The film struggles to articulate the science funded by Carlsbergfondet on screen in compelling ways, choosing to solve the issue mainly via historical reconstruction. While other examples of surviving footage from the breweries demonstrate industrial and scientific processes in detail, drawing on the process film genre, It All Comes from Beer leaves the film format to do the heavy lifting in this respect: allegedly the first 35-mm colour film shot in Denmark,Footnote 44 the film was cutting-edge for its time and ostentatiously expensive. The (now-digitized) 15-minute version screened abroad was cut down from some three hours of footage of historical reconstruction and documentation of processes in the brewery shot over the previous five years. Similarly, the film does little to explore the impressive collections of sculpture donated by Ny Carlsberg to its dedicated museum, Glyptoteket, and dotted around the Copenhagen streetscape; even the world-famous Little Mermaid, commissioned by the founder’s son Carl Jacobsen in 1909, is given only a cursory panning shot. Still, It All Comes from Beer does establish that such was Carlsberg’s tentacular socio-cultural reach that a film documenting the company’s influence on Danish science and the Copenhagen streetscape inescapably also functioned as a handy introduction to Denmark, and even as an anglophone Danmarksfilm. A throwaway remark by a British journalist in 1957 is suggestive of Carlsberg’s renown in this respect: a visit to the Glyptotek, recounted as part of a travel feature, refers to “that engagingly philanthropic brewery organization, the Carlsberg Foundation”.Footnote 45

It All Comes from Beer was made at a moment of confidence for Carlsberg, as post-war beer consumption rocketed at home and abroad, and it held the lion’s share of the domestic market. However, the early- to mid-1950s was a watershed, when Tuborg reversed a slump in sales and national market share, overtaking Carlsberg in productivity and profitability, and eventually leading to a merger in 1969–1970.Footnote 46

Conclusion

The title of Carlsberg’s showpiece 1952 film continues to resonate across Carlsberg’s social media presence today. For example, the 170th anniversary celebrations of the brewery in 2017 spawned a number of short videos, one of which invites the viewer to Fly with Drones and Discover the Art that Comes from Beer.Footnote 47 This 80-second promotional film employs, as the title suggests, a pair of futuristic drones to transport the viewer through the galleries of Ny Carlsberg Glyptotek, the kinaesthetic sweep of the robots generating a compelling sense of the volumes and surfaces of the sculptures and marble columns as they unfold in space. Emerging from the roof of the museum and hovering over the Copenhagen skyline, the drones suggest the continued centrality of Carlsberg’s architectural and cultural legacy to the city and nation.
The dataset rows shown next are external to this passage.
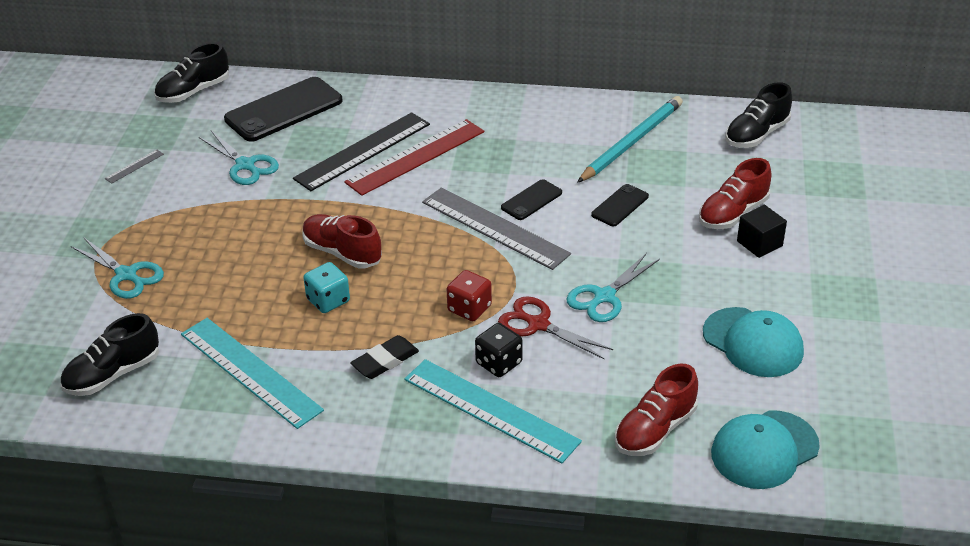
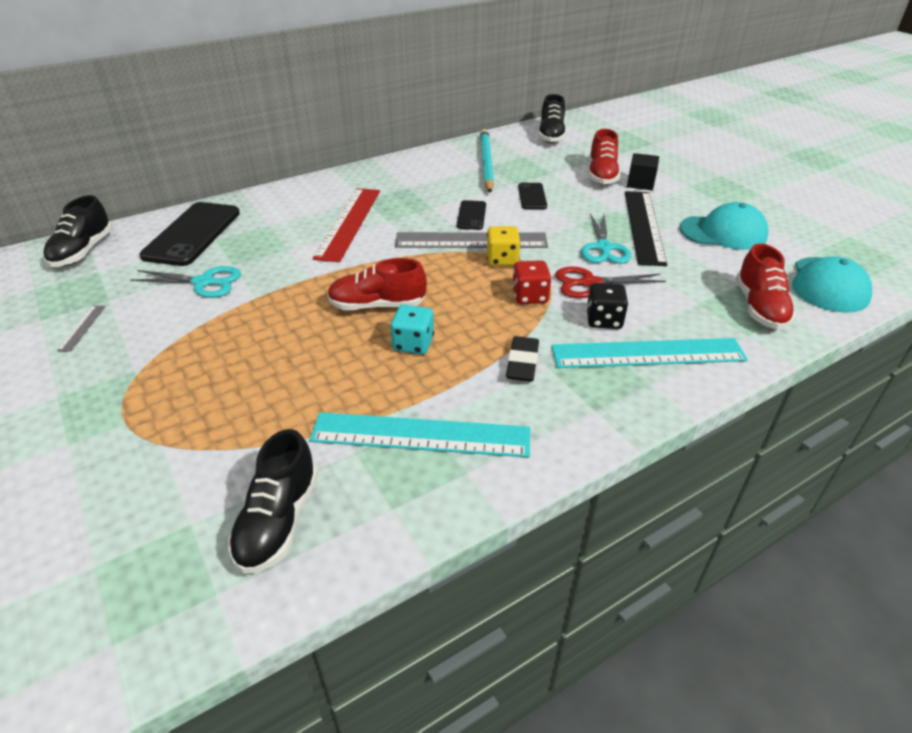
camera: 40 degrees left, 0 degrees up
(126, 275) = (182, 420): turquoise scissors -> none
(362, 151) = (300, 235): black ruler -> black ruler (643, 226)
(495, 261) = (502, 260): none -> yellow dice

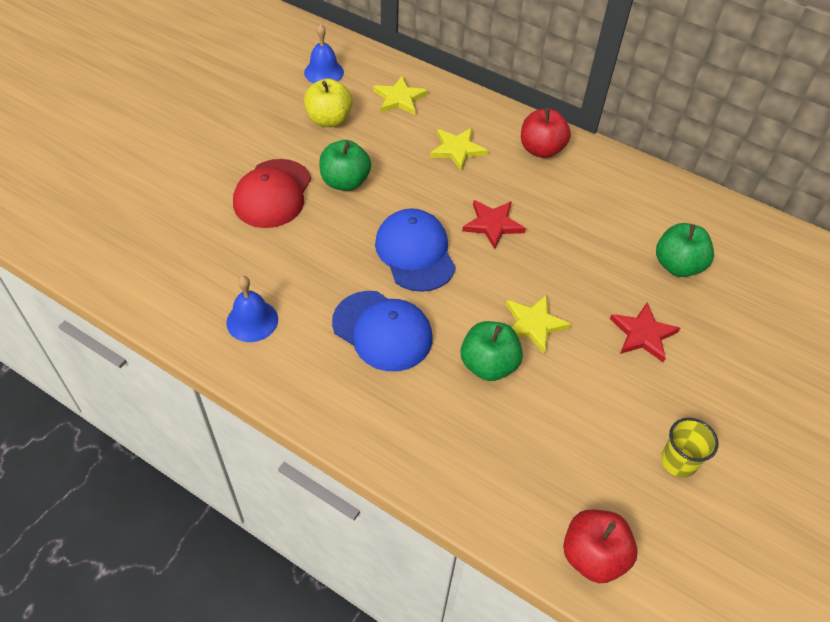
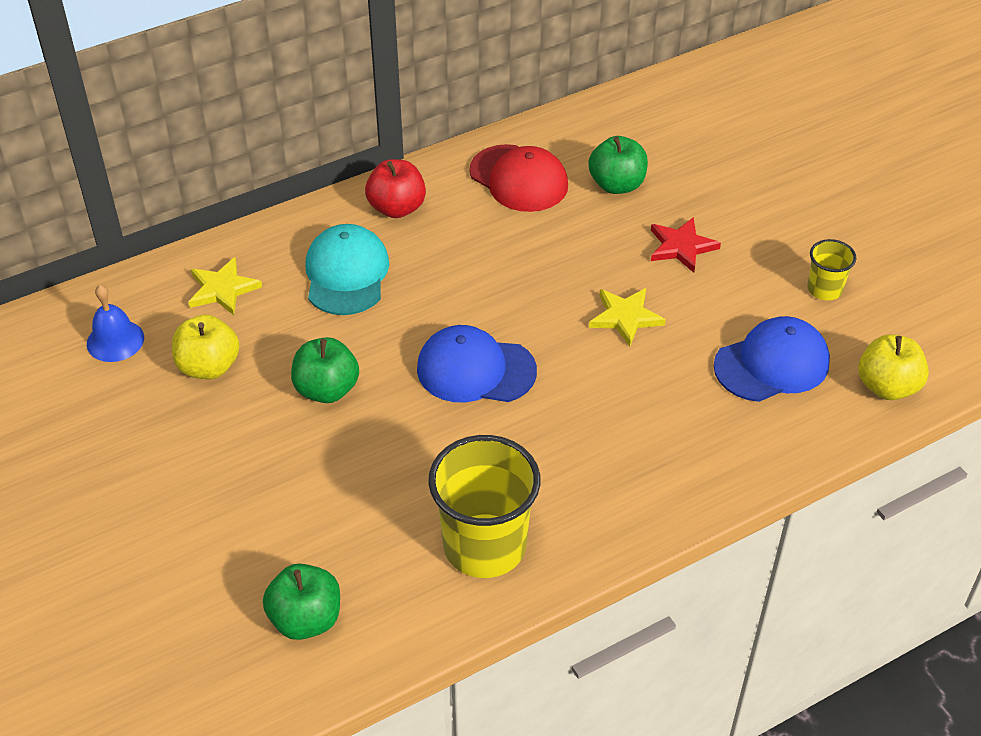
camera: 60 degrees left, 5 degrees down
(252, 321) = (484, 546): blue bell -> yellow cup
(273, 194) = (298, 463): red cap -> red cap (519, 179)
(382, 331) = (565, 437): blue cap -> blue cap (772, 364)
(457, 150) = (346, 274): yellow star -> turquoise cap
(488, 365) = (655, 371): green apple -> green apple (306, 619)
(493, 224) = (477, 292): red star -> none
(593, 556) = (887, 386): red apple -> yellow apple

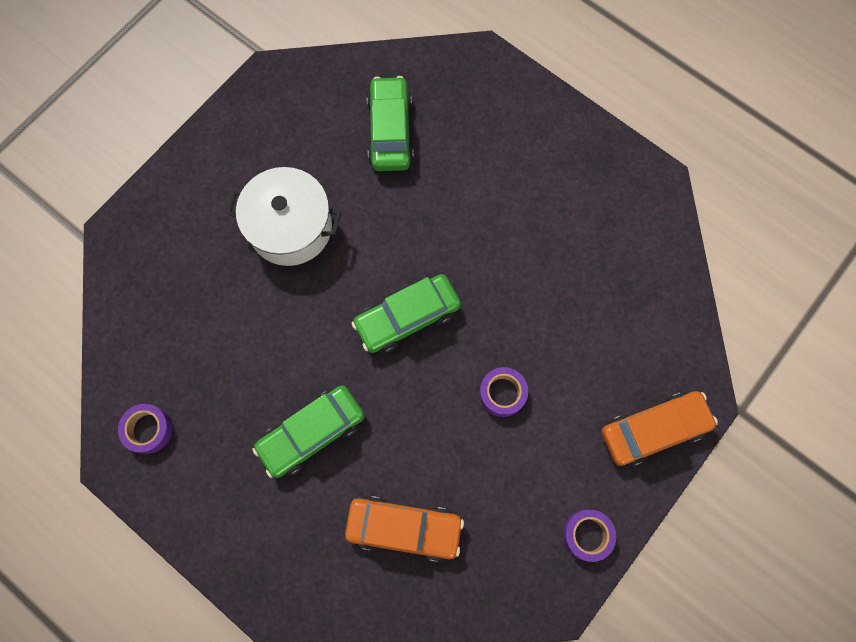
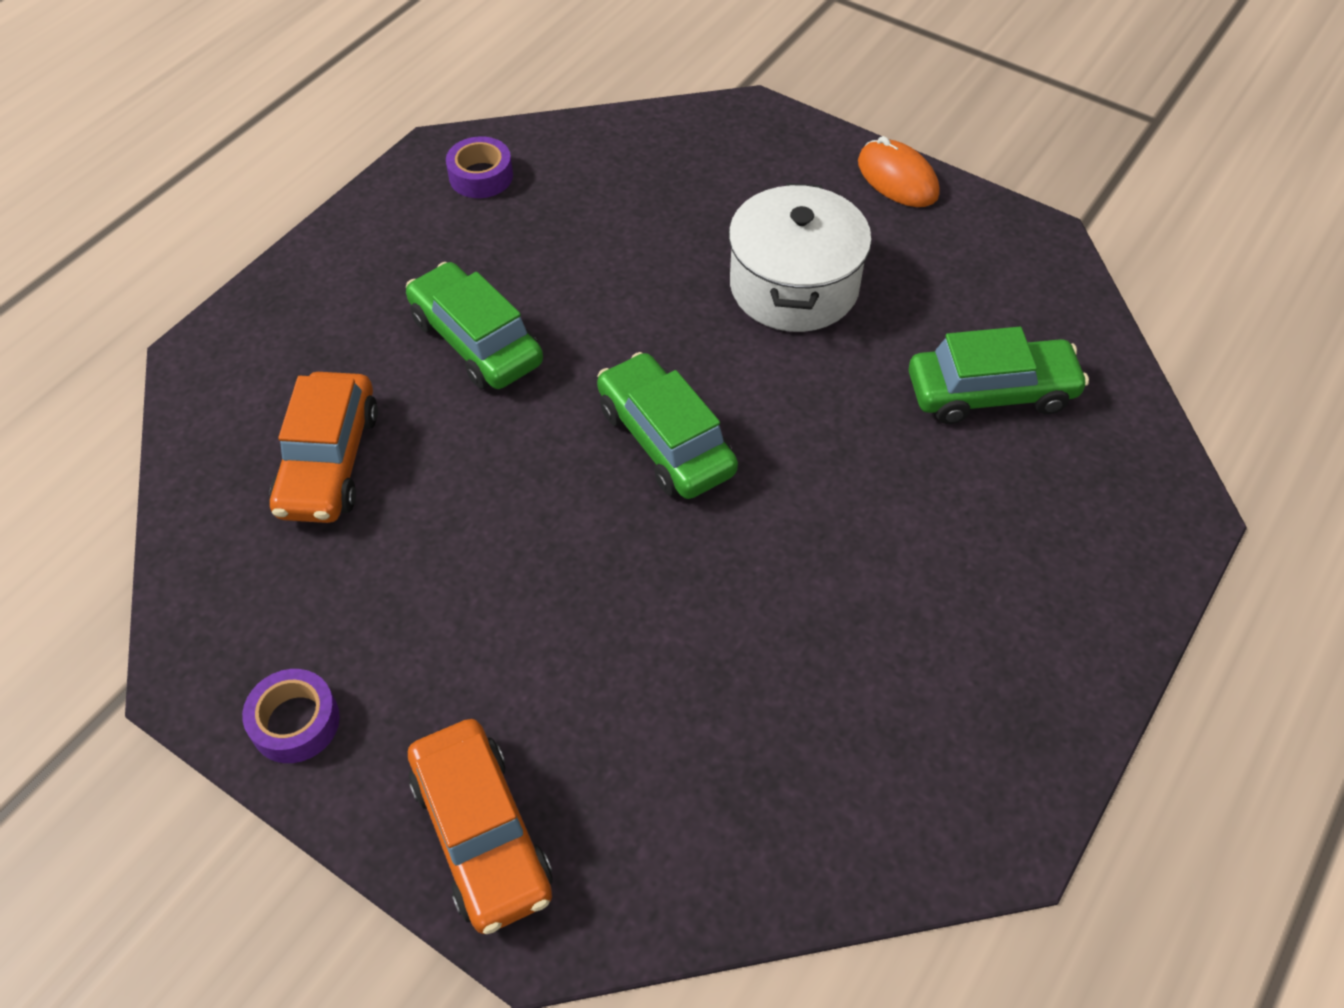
camera: 85 degrees right, 20 degrees down
(201, 149) = (897, 178): none -> orange mouse
(502, 393) = (544, 580): purple tape -> none

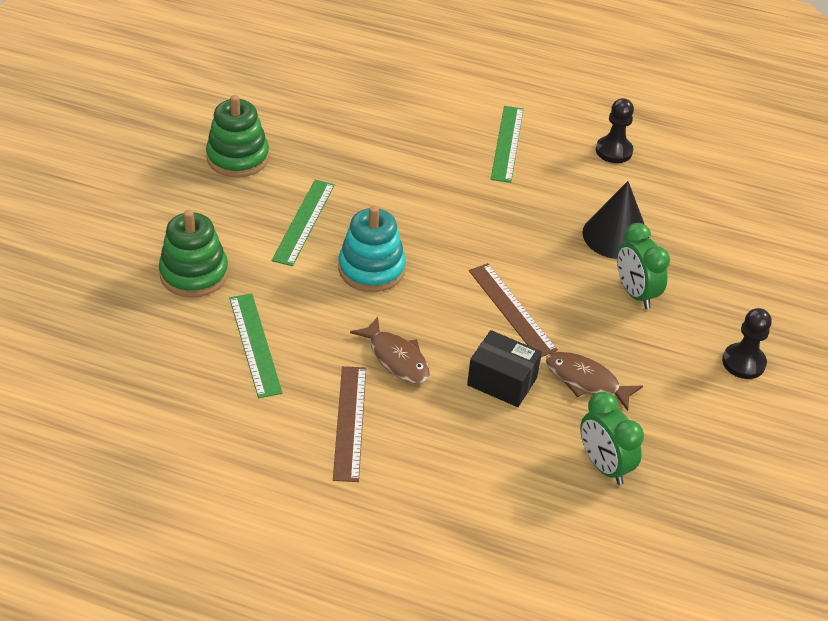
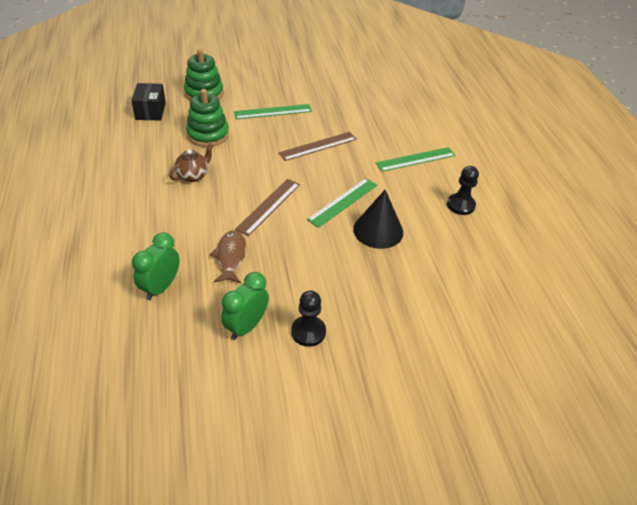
camera: 60 degrees right, 0 degrees up
(238, 158) = (301, 77): green stacking toy -> green stacking toy (208, 134)
(254, 344) = (168, 127): green ruler -> green ruler (342, 202)
(350, 422) = (132, 175): brown ruler -> brown ruler (318, 146)
(371, 269) = (257, 145): turquoise stacking toy -> none
(396, 358) = (193, 175): brown fish -> brown teapot
(502, 381) = (204, 221): black box -> black box (150, 111)
(635, 293) = (330, 256): green clock -> green clock (246, 326)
For the brewing company, the phrase “It All Comes from Beer” is a resonant and succinct marketing mantra, explaining the impact of the distinctive business model that ploughs profits back into science and art. But if we take the mantra seriously, following the travels of Dessau, Schmidt and others, and the films and paraphernalia they took with them, we can observe that in the encounters where the glasses clink, the work of cultural diplomacy—and indeed cultural mobility—gets done.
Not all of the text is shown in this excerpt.